At gargantuan video game trade show E3 last week, 3D gaming showed its hand. Sony, with the likes of Killzone 3, is pushing 3D hard. Nintendo, with its exciting new handheld the 3DS, isn't far behind. Microsoft, remains sceptical, but that doesn't mean 360 owners are excluded from the fun. It looks the business, but questions surrounding the impact of the tech remain. Will visuals suffer if they're in 3D? Is it just a gimmick? Is 3D better than motion control? Here, in a series of micro chats, game developers give us their answers.

Sucker Punch's Chris Zimmerman, development director on inFamous 2

Q: How hard is it to make games run in 3D?

CZ: Well, it's hard.

Q: I've heard games that support 3D won't look as good as they would without.

CZ: Yeah. The 3D support is a challenge because in some ways you're drawing everything twice; drawing everything for the left eye, drawing everything for the right eye. There are clever ways around that, and I think people will be discovering those because it's such a compelling experience. If you play a game - especially the right kind of game - in 3D, it's just great. It's just more exhilarating. It's a matter of people coming to terms with the technology and figuring out how to use it best. At the beginning of every console cycle, the games are cool, they're better than they were the last console cycle, but somehow over the five, six, seven, eight years that you have a PS3 or an Xbox 360, the games are getting better and better, but the hardware's not. The hardware is fixed, but the games are getting better and better. The reason is people like me have more and more time to figure out how to use the stuff that's there. The same thing's going to happen with 3D. You'll see some games that are really cool with 3D this year. And two or three years from now, you'll see stuff that's even better because people will figure out what's important and what's not important and how to best take advantage of it.

Q: Killzone 3 didn't look like it was suffering because it's in 3D.

CZ: No, it didn't. Those guys are great. They do some really incredible work. It gets harder and harder to do video games. It's harder to do these games than it was to do a PS2 game. That was harder than a PSone game. The teams have to grow. The teams that don't grow, don't get better; they're going to get left behind. The Killzone guys are not getting left behind [laughs].

Q: You're confident, then, that 3D games won't have poorer quality visuals than they would otherwise?

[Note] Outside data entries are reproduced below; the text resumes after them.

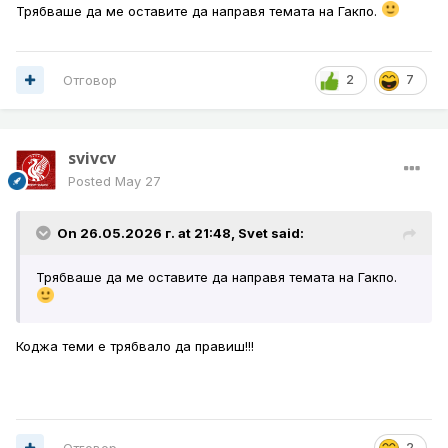
Трябваше да ме оставите да направя темата на Гакпо.
Отговор
2
7
svivcv
Posted
May 27
On 26.05.2026 г. at 21:48,
Svet
said:
Трябваше да ме оставите да направя темата на Гакпо.
Коджа теми е трябвало да правиш!!!
Отговор
2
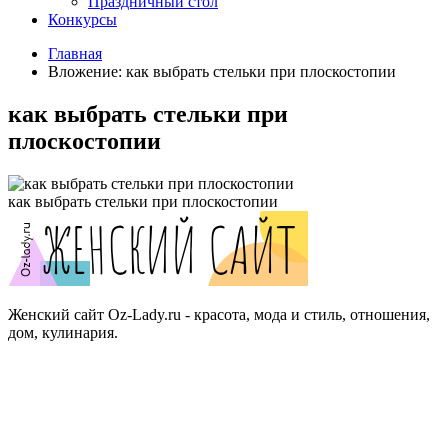
Праздничный стол
Конкурсы
Главная
Вложение: как выбрать стельки при плоскостопии
как выбрать стельки при
плоскостопии
как выбрать стельки при плоскостопии
Женский сайт Oz-Lady.ru - красота, мода и стиль, отношения,
дом, кулинария.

CZ: You know, I don't know. If they're smart they'll do the game in a way, where if you'd have 3D support turned on, maybe some things get a little bit different. Maybe it's like games that have split-screen. It's the same sort of thing in some ways. It doesn't necessary hurt your game. It just may run in a slightly different mode. Maybe you have less stuff on screen, running in 3D. Maybe less pedestrians or cars. Maybe the explosions aren't quite as bright. But that doesn't stop you from having it run in the way that's perfectly best for it, when you're running without 3D turned on. The game knows. The games knows whether you're trying to play it on a 3D TV or not, and they'll let you choose. So I don't think the fact that the game's actually adding 3D will really make the 2D worse.